I was wandering around the third floor, taking notes for a game that might be worth playing or might not. I headed over to the Africa wing to check on the location of a couple items and look in on the Decapitated Director Dummy in Morocco when... something moved. I was just stepping into the courtyard when something clearly moved in the exhibit. I gasped slightly and my hand lept to my chest in surprise.

Then I heard a giggle. A guard sat by one of the doors to the 'building'. It was open and was clearly an access point into the exhibit window. I could now see that a couple of museum workers were in the exhibit. The guard smiled and said hi.

I muttered something about that being different, glanced at the dummy, and stepped away, heart pumping like mad.

I should have known better; I'd seen someone vacuuming an animal in the Rain Forest exhibit a half-hour before. That was weird too.

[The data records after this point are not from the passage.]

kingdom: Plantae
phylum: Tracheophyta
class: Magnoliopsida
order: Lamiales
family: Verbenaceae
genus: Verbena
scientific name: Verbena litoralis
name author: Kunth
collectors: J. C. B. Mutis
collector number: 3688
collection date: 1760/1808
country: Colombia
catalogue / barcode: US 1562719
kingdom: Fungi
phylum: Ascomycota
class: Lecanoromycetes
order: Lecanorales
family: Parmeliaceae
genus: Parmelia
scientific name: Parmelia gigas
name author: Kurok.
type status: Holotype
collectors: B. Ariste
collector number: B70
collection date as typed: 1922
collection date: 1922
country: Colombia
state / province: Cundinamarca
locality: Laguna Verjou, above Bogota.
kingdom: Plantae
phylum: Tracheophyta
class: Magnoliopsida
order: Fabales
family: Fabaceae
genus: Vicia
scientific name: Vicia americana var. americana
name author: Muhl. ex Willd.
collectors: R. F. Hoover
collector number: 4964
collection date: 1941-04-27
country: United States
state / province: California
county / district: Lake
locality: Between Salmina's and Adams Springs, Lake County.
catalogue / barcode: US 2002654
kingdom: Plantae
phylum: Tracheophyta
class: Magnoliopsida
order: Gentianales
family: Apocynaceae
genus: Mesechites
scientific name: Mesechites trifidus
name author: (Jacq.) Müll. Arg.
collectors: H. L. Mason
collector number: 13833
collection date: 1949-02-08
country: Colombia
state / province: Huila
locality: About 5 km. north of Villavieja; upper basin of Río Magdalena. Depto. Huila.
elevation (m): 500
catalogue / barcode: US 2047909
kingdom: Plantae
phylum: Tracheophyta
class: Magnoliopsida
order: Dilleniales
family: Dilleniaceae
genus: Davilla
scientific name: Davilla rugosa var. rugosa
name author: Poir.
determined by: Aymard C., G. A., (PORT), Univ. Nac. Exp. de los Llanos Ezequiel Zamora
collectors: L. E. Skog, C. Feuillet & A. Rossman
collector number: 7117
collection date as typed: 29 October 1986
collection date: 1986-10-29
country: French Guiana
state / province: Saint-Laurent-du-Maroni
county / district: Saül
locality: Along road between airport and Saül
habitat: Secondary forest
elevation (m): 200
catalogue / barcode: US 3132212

Scientific 'Creepy Jesus' count for the European Village = 34. It seems like there should be more than that but they did take the Christmas decorations down so maybe there were more the last times I went.

09 February 2009

There was more

I remember what else I was going to mention today. IDW will be reprinting all of 'Bloom County' in five hardcover collections. Can't wait!

Some things I just shook out of my head

While I like the grindhouse type commercials for 'Dollhouse', upcoming on FOX, I don't know that they'll attract that much attention. I'm not sure there's a big interest brewed up for the show. It's a Joss Whedon thing so I'm probably wrong about that. Or they'll air five episodes out of order, it'll get cancelled, be released as a complete series on DVD, loads of people will complain about how dumb FOX is, and then they'll make a movie continuing the story. One of the two.

The move to HD has made cartoons look nicer. Even without an HD TV (as I am), the Simpsons and King of the Hill have started looking very crisp and clean. Gotta love those new cameras.

I've done some business in the past with a store called 'Computer Geeks' but I think I'm done with them. Had a problem with a recent order and got no response from them at all via the web forms on their website or emailing them. I could have called the help number as well but, come on, they're supposed to be Computer Geeks. If they can't work email, how useless can they be? Thumbs down.

Thought there was more. Bother, must have vacuumed it up after I shook it out of my head. I might have needed that...

08 February 2009

Sven meets the Doctor

So I'm watching Svengoolie this afternoon (while it's not important to the rest of the story, the movie was 'Abbott and Costello meet the Mummy') and one of his sponsors sent him a bunch of the new Doctor Who toys to play with on screen! The episode was from 2006 so 'new' is relative but still applies. He talked a bit about the show in general, showed off the toys, pronounced 'Dalek' correctly ('Daa-lek', a long 'a' sound, a lot of Americans tend to not drag it out properly), and then pressed the sound activation button on the Dalek a few times to let it speak.

To prove he'd met the Doctor, he then displayed a picture of himself with Jon Pertwee (from the early 1990's I suspect)!

What fun! Go Rich Koz, I mean, Svengooglie!